▸ **Job**
Could you return, unchanged, the lines of the data starting at the one that contains "Sua tradição na" and ending at the one that contains "O Actuall Convention by Summit Hotels foi", including both of those lines?

- Opening Delimiter -

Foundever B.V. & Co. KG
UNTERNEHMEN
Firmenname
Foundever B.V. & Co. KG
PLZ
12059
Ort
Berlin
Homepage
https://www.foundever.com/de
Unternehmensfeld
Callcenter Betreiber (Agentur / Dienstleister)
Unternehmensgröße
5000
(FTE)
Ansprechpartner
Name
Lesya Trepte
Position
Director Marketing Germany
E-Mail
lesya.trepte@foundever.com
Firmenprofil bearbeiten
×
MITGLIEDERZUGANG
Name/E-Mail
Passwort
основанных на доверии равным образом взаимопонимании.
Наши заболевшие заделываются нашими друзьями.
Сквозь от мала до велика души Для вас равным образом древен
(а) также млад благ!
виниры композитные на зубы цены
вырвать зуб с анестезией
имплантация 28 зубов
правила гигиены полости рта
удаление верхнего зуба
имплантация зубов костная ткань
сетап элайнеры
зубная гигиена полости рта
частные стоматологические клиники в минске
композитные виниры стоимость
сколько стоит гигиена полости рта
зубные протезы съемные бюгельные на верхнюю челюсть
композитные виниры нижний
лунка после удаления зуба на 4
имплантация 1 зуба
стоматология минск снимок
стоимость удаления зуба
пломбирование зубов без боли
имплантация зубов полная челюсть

- Closing Delimiter -
- Opening Delimiter -

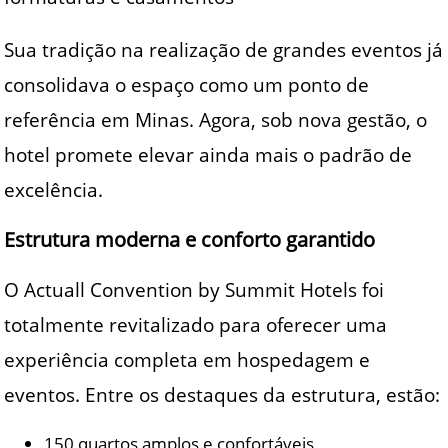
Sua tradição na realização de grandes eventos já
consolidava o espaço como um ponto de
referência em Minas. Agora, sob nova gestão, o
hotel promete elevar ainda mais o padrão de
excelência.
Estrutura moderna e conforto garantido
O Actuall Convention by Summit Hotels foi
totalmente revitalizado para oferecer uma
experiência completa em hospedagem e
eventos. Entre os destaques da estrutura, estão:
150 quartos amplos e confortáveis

- Closing Delimiter -

▸ **Exercise answer**
Sua tradição na realização de grandes eventos já
consolidava o espaço como um ponto de
referência em Minas. Agora, sob nova gestão, o
hotel promete elevar ainda mais o padrão de
excelência.
Estrutura moderna e conforto garantido
O Actuall Convention by Summit Hotels foi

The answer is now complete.